[Trecho da página]
_ _ _ _ _
GAROTOS INCRÍVEIS - MICHAEL CHABON

Quem me conhece sabe de minha paixão pelo filme de Curtis Hanson baseado neste livro. A comparação do livro, que lí somente agora, com o filme, que já vi 4 vezes, serve para clarear os limites do cinema e fazer pensar em como deve ser cruel adaptar um livro tão bom.
Chabon, autor jovem, é das coisas mais "quentes" das atuais letras americanas. Já ganhou Pulitzer e consegue unir erudição com popicidade. Este é seu segundo livro e fala de um final de semana na vida em crise de um professor/escritor que não consegue parar de aumentar seu prometido novo livro : WONDER BOYS.
O livro é muito mais amargo que o filme. O editor gay, feito no filme por Robert Downey Jr com simpatia ( aliás o grande limite a Downey como ator é que ele não consegue deixar de ser simpático ) é um nada simpático e afetadíssimo, falso e maldoso homossexual no livro. Assim como James Leer, o garoto prodígio, é um suicida sensível, que tem na mão uma tatuagem onde se lê FRANK CAPRA ( a tattoo sumiu nas telas ). As alusões ao cinema dos anos 30 são constantes no livro. Fala-se da beleza arrebatadora do jovem Henry Fonda e dos atores que se mataram. Mas o livro e o filme se desencontram de vez mais a frente...
A aluna Hannah, que no filme é mera sombra, no livro é uma paixão do professor. Ela o assombra todo o tempo com suas tentativas de sedução, às quais ele resiste. Em compensação, Sara, a esposa do reitor e mãe do futuro filho do protagonista, é aqui coadjuvante. No filme ela aparece mais.
O miolo do romance é uma visita a casa da ex-esposa do professor, onde a família dela comemora a páscoa judaica. São as melhores páginas do livro e trágicamente no filme desapareceram sem deixar o menor rastro. Aliás não é só a quase pedofilia do autor com sua aluna que foi eliminada, toda alusão ao judaísmo também.
_ _ _ _ _
[Linhas fornecidas]
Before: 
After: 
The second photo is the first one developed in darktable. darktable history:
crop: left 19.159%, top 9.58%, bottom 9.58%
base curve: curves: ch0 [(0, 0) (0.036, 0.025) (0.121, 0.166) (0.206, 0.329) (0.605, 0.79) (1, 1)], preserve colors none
_ _ _ _ _
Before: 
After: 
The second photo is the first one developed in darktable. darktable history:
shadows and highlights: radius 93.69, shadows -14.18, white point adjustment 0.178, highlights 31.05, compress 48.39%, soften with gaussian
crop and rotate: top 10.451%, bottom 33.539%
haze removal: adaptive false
_ _ _ _ _
[Tarefas do exercício]
• 1. Transcreva o trecho da resenha sobre Garotos Incríveis que começa em "O miolo do romance" e termina em "ao judaísmo também.".
• 2. Retome a resenha sobre Garotos Incríveis logo depois da última frase mostrada.

[Respostas abaixo]
• 1.
O miolo do romance é uma visita a casa da ex-esposa do professor, onde a família dela comemora a páscoa judaica. São as melhores páginas do livro e trágicamente no filme desapareceram sem deixar o menor rastro. Aliás não é só a quase pedofilia do autor com sua aluna que foi eliminada, toda alusão ao judaísmo também.

• 2.
Como no filme, a vida do professor gira ao redor da maconha. No livro a coisa é bem mais pesada, seu vício é total. Nada há de cômico na erva, ele fuma por estar em crise e saber que seu livro é um lixo. A crise é absoluta. No fim ele perde tudo, carreira, aluna, carro, amigo, aluno. Mas o livro emociona com um dos melhores finais da década. As últimas páginas deste romance sobre a crise são de maravilhosa beleza. Um otimismo real aparece, uma paz possível.
Chabon escreve bem. Ele é fácil de ler, mas jamais é superficial; ele é pop sem fazer gracinhas. Consegue criar um personagem apaixonante ( Grady Tripp, o professor. No filme feito com inspiração por um carismático Michael Douglas ) para quem torcemos todo o tempo. Sua trajetória através desse louquíssimo final de semana é cômica, trágica, heróica e patética.
GAROTOS INCRÍVEIS é livro que faz com que a fé na literatura permaneça. Diversão soberba e escrita perfeita.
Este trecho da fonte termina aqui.